There exists a race condition between concurrent elections triggered by different nodes. In general, only 1 node actually runs the election for a given set of singleton candidates. During a deployment replace, there are a rapid series of changes to the candidates as the deployment is stopped and restarted. While each node processes them 1 at a time, this processing isn't synchronized across members. This is the root of the problem, as a new election can be triggered on one node while another node is still in the process of completing its election. Here's the scenario where observed the race condition:
Before deployment replace, sever-one is the primary provider of the singleton service
Each node undeploys its application, and restarts. As each node redeploys, and the singleton service is reinstalled, each node register itself as providing the singleton service.
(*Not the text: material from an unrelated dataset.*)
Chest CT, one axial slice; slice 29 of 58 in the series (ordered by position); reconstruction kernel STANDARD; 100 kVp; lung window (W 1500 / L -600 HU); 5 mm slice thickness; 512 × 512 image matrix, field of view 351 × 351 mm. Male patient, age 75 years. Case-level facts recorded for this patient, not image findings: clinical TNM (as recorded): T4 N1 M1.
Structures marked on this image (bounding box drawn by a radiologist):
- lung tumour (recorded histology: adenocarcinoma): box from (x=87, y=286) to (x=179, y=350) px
The redeploy happens concurrently, but the registration order appears the same on all nodes.
In this case, the registration order was server-three, server-two, server-one.
- server-three registers first, it elects itself and starts its service
- server-two registers next
- server-three defers election to server-two
- server-two runs the election:
- Elects itself
- Sends a synchronous service stop message to server-three
- Starts its service
- server-one registers next, while server-two is in the process of stopping the service on server-three
- server-three defers election to server-one
- server-two is still in the election process, but will defer election to server-one once complete
- server-one runs the election:
- Elects itself
- Sends service stop message to server-two and server-three
- server-three is no longer running its service
- server-two hasn't yet started its service, but it will soon (This is the problem)
- server-one starts its service
- Meanwhile, server-two just received its response that the stop of service (2.B.II.) and commences its own service start (1.B.III.)
Now server-one and server-two are both running the service.